[Records from a data collection]
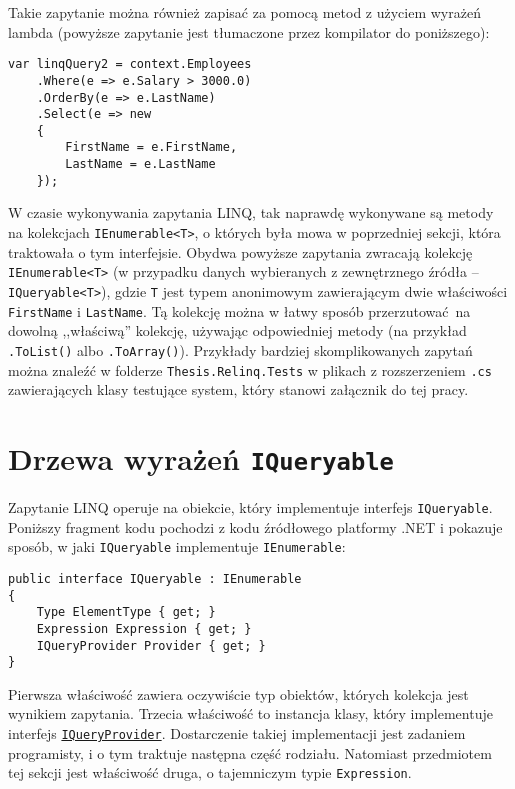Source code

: Takie zapytanie można również zapisać za pomocą metod z użyciem wyrażeń lambda (powyższe zapytanie jest tłumaczone przez kompilator do poniższego): \pagebreak

\begin{lstlisting}
var linqQuery2 = context.Employees
    .Where(e => e.Salary > 3000.0)
    .OrderBy(e => e.LastName)
    .Select(e => new
    { 
        FirstName = e.FirstName,
        LastName = e.LastName
    });
\end{lstlisting}

W czasie wykonywania zapytania LINQ, tak naprawdę wykonywane są metody na kolekcjach \texttt{IEnumerable<T>}, o których była mowa w poprzedniej sekcji, która traktowała o tym interfejsie. Obydwa powyższe zapytania zwracają kolekcję \texttt{IEnumerable<T>} (w przypadku danych wybieranych z zewnętrznego źródła – \texttt{IQueryable<T>}), gdzie \texttt{T} jest typem anonimowym zawierającym dwie właściwości \texttt{FirstName} i \texttt{LastName}. Tą kolekcję można w łatwy sposób przerzutować na dowolną ,,właściwą'' kolekcję, używając odpowiedniej metody (na przykład \texttt{.ToList()} albo \texttt{.ToArray()}). Przykłady bardziej skomplikowanych zapytań można znaleźć w folderze \texttt{Thesis.Relinq.Tests} w plikach z rozszerzeniem \texttt{.cs} zawierających klasy testujące system, który stanowi załącznik do tej pracy.

\section{Drzewa wyrażeń \texttt{IQueryable}}
Zapytanie LINQ operuje na obiekcie, który implementuje interfejs \texttt{IQueryable}. Poniższy fragment kodu pochodzi z kodu źródłowego platformy .NET i pokazuje sposób, w jaki \texttt{IQueryable} implementuje \texttt{IEnumerable}:

\begin{lstlisting}
public interface IQueryable : IEnumerable
{
    Type ElementType { get; }
    Expression Expression { get; }
    IQueryProvider Provider { get; }
}
\end{lstlisting}

Pierwsza właściwość zawiera oczywiście typ obiektów, których kolekcja jest wynikiem zapytania. Trzecia właściwość to instancja klasy, który implementuje interfejs \href{https://msdn.microsoft.com/pl-pl/library/system.linq.iqueryprovider(v=vs.110).aspx}{\texttt{IQueryProvider}}. Dostarczenie takiej implementacji jest zadaniem programisty, i o tym traktuje następna część rodziału. Natomiast przedmiotem tej sekcji jest właściwość druga, o tajemniczym typie \texttt{Expression}.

Activity: The answer must be an exact copy of every record above, minus the pictures.

Your response:
Source code

: Takie zapytanie można również zapisać za pomocą metod z użyciem wyrażeń lambda (powyższe zapytanie jest tłumaczone przez kompilator do poniższego): \pagebreak

\begin{lstlisting}
var linqQuery2 = context.Employees
    .Where(e => e.Salary > 3000.0)
    .OrderBy(e => e.LastName)
    .Select(e => new
    { 
        FirstName = e.FirstName,
        LastName = e.LastName
    });
\end{lstlisting}

W czasie wykonywania zapytania LINQ, tak naprawdę wykonywane są metody na kolekcjach \texttt{IEnumerable<T>}, o których była mowa w poprzedniej sekcji, która traktowała o tym interfejsie. Obydwa powyższe zapytania zwracają kolekcję \texttt{IEnumerable<T>} (w przypadku danych wybieranych z zewnętrznego źródła – \texttt{IQueryable<T>}), gdzie \texttt{T} jest typem anonimowym zawierającym dwie właściwości \texttt{FirstName} i \texttt{LastName}. Tą kolekcję można w łatwy sposób przerzutować na dowolną ,,właściwą'' kolekcję, używając odpowiedniej metody (na przykład \texttt{.ToList()} albo \texttt{.ToArray()}). Przykłady bardziej skomplikowanych zapytań można znaleźć w folderze \texttt{Thesis.Relinq.Tests} w plikach z rozszerzeniem \texttt{.cs} zawierających klasy testujące system, który stanowi załącznik do tej pracy.

\section{Drzewa wyrażeń \texttt{IQueryable}}
Zapytanie LINQ operuje na obiekcie, który implementuje interfejs \texttt{IQueryable}. Poniższy fragment kodu pochodzi z kodu źródłowego platformy .NET i pokazuje sposób, w jaki \texttt{IQueryable} implementuje \texttt{IEnumerable}:

\begin{lstlisting}
public interface IQueryable : IEnumerable
{
    Type ElementType { get; }
    Expression Expression { get; }
    IQueryProvider Provider { get; }
}
\end{lstlisting}

Pierwsza właściwość zawiera oczywiście typ obiektów, których kolekcja jest wynikiem zapytania. Trzecia właściwość to instancja klasy, który implementuje interfejs \href{https://msdn.microsoft.com/pl-pl/library/system.linq.iqueryprovider(v=vs.110).aspx}{\texttt{IQueryProvider}}. Dostarczenie takiej implementacji jest zadaniem programisty, i o tym traktuje następna część rodziału. Natomiast przedmiotem tej sekcji jest właściwość druga, o tajemniczym typie \texttt{Expression}.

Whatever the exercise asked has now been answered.